[PROBLEM 1]: In the forum posts about washed-out panoramas, what does the reply say color problems like these occasionally result from?
[PROBLEM 2]: Do these statements agree with the forum posts about washed-out panoramas? Answer yes or no for each and quote the words that decide it. (a) The first poster found the blending poor. (b) The trial version produced very washed-out panoramas. (c) One approach can fix washed-out images, muddy sky, and posterisation effects.

[DOCUMENT SECTION]:
|Posted on Saturday, April 20, 2002 - 12:58 am: |
The trial version created very, very washed out panoramas when I used it. With the registered version, the colors are better but still subdued compared to the individual shots from which the panorama was stitched. I can tweak it with Photoshop plug-ins to make the coloring somewhat more bold, but it still isn't what the original shots were. Otherwise, the blending is terrific.
What would you suggest to get a less washed-out panorama that is still blended well?
|Posted on Saturday, April 20, 2002 - 8:46 am: |
Several users have described color problems with terms like:
- Washed-out images
- Muddy sky
- Posterisation effects
Happily, a single approach may be used to fix any of these problems. Color problems like these occasionally result from the automatic exposure matching or the automatic exposure correction performed by The Panorama Factory.
The automatic Exposure matching works well for many images, but not for all. For example, it may not be possible to exposure match a 360 degree panorama that includes images into deep shadow and into bright sun (maybe including the sun itself).

[INPUT DATA]:
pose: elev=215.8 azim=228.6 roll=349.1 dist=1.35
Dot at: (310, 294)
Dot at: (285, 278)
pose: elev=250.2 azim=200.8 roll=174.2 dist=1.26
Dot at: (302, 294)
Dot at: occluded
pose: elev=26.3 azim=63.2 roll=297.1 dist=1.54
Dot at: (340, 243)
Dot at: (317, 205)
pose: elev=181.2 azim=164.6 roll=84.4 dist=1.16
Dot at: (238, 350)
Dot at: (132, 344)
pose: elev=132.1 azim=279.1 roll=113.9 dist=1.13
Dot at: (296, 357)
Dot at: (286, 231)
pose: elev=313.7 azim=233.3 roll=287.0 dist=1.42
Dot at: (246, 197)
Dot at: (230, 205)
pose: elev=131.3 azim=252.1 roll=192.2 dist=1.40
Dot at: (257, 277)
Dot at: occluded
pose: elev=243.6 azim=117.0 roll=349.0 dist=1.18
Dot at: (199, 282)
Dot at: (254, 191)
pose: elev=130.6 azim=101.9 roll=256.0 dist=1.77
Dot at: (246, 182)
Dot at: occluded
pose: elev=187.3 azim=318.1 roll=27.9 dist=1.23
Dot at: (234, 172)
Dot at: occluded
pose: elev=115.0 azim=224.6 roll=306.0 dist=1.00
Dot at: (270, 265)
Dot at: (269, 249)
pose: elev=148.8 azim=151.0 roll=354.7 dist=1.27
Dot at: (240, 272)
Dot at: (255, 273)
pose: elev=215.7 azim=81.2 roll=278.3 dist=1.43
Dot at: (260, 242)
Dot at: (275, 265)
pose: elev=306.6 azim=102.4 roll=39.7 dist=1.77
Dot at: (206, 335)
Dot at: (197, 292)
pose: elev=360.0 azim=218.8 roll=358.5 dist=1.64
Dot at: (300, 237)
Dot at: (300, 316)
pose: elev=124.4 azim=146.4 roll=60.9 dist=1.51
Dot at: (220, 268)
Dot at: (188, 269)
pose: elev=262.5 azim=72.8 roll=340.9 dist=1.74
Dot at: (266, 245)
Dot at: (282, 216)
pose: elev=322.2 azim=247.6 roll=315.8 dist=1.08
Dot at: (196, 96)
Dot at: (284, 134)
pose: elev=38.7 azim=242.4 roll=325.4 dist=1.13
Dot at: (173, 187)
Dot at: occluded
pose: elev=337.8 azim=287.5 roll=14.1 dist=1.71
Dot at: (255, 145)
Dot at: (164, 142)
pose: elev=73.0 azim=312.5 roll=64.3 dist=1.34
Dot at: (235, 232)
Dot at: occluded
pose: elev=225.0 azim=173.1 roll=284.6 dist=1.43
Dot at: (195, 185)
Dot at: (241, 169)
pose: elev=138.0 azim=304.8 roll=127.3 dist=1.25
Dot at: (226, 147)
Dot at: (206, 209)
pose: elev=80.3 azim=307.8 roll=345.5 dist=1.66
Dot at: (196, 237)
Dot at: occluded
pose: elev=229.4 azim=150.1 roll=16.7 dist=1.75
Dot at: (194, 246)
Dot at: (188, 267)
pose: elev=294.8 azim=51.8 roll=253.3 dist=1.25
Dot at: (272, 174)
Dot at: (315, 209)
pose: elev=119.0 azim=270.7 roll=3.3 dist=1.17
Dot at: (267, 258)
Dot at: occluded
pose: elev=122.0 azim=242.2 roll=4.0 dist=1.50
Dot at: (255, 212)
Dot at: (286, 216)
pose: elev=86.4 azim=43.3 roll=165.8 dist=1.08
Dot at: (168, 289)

[EXPECTED ANSWER 1]: They occasionally result from the automatic exposure matching or the automatic exposure correction performed by The Panorama Factory.

[EXPECTED ANSWER 2]:
(a) No: "Otherwise, the blending is terrific."
(b) Yes: "The trial version created very, very washed out panoramas when I used it."
(c) Yes: "Happily, a single approach may be used to fix any of these problems."